WHAT TO WORK ON – Reproduce each line below precisely. Drop the pictures.

Saved entries –
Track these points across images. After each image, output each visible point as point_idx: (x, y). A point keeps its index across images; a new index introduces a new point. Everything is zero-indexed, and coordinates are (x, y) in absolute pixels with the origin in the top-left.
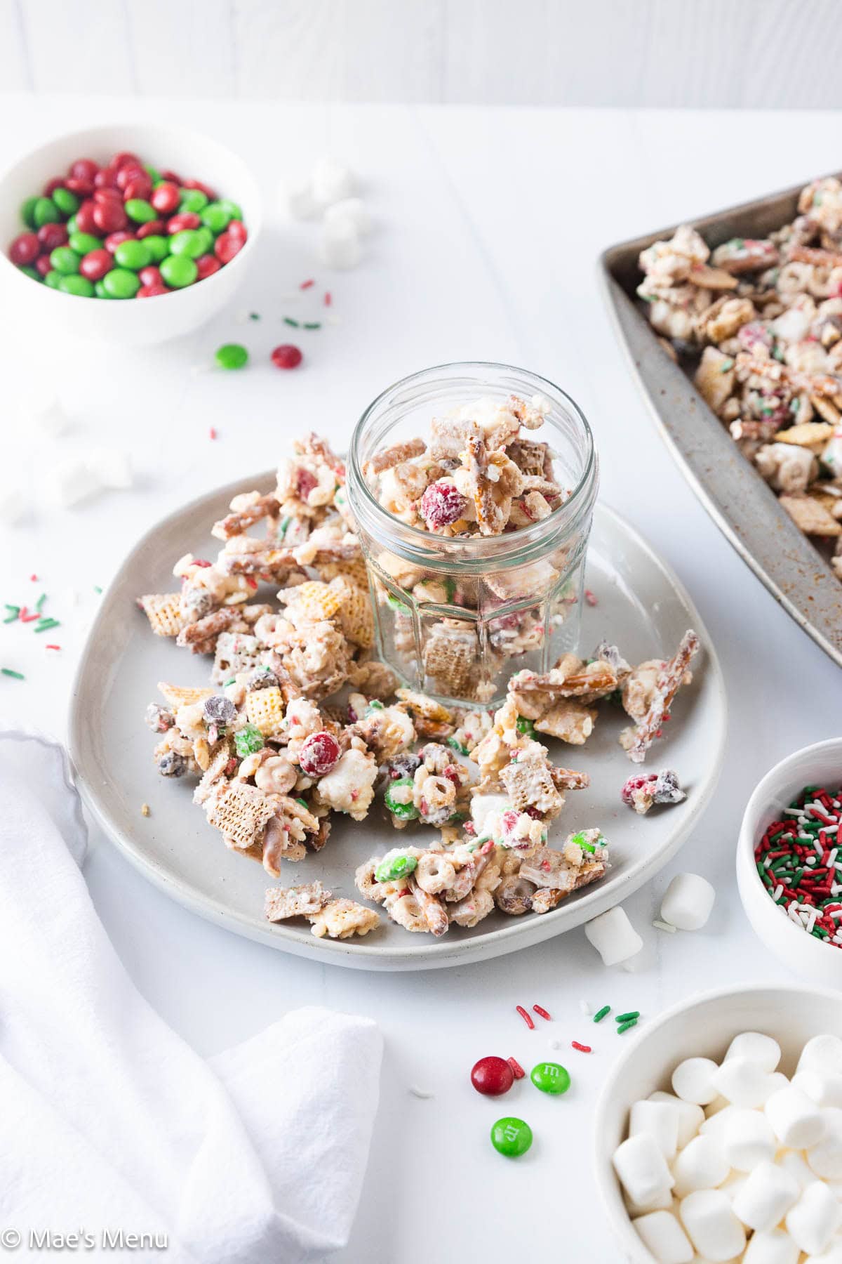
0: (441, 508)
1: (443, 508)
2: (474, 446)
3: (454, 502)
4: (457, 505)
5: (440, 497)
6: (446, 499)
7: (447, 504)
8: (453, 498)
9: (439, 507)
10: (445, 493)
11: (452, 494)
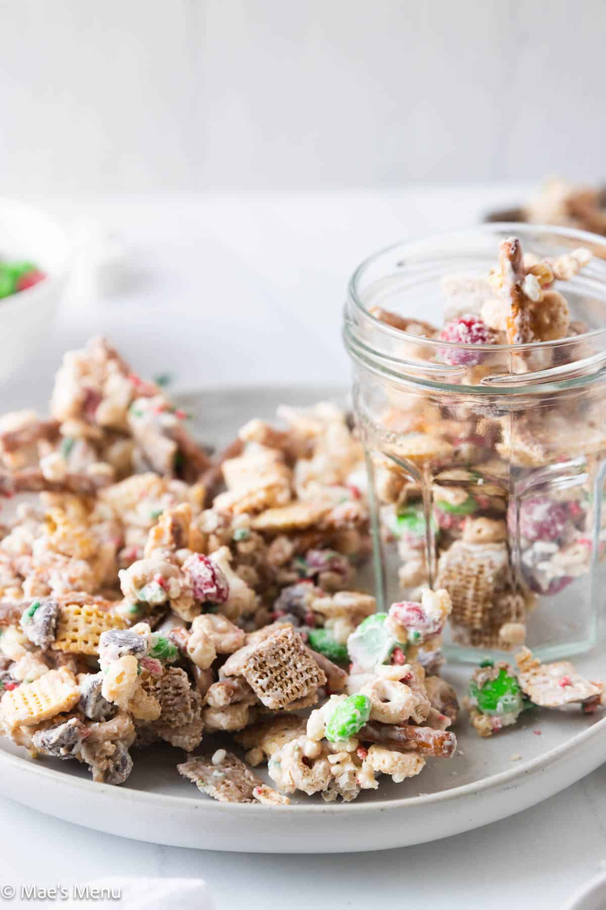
0: (463, 340)
1: (466, 342)
2: (510, 245)
3: (480, 334)
4: (483, 339)
5: (462, 328)
6: (470, 331)
7: (472, 336)
8: (479, 330)
9: (460, 340)
10: (469, 325)
11: (477, 326)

SOLUTION TO THE PROBLEM –
Track these points across images. After each image, output each visible point as point_idx: (x, y). A point keeps its index across images; a new index introduces a new point. Everything is zero-indexed, and coordinates are (x, y) in absolute pixels with the origin in the top-left.
0: (441, 508)
1: (443, 508)
2: (474, 446)
3: (454, 502)
4: (457, 505)
5: (440, 497)
6: (446, 499)
7: (447, 504)
8: (453, 498)
9: (439, 507)
10: (445, 493)
11: (452, 494)
0: (463, 340)
1: (466, 342)
2: (510, 245)
3: (480, 334)
4: (483, 339)
5: (462, 328)
6: (470, 331)
7: (472, 336)
8: (479, 330)
9: (460, 340)
10: (469, 325)
11: (477, 326)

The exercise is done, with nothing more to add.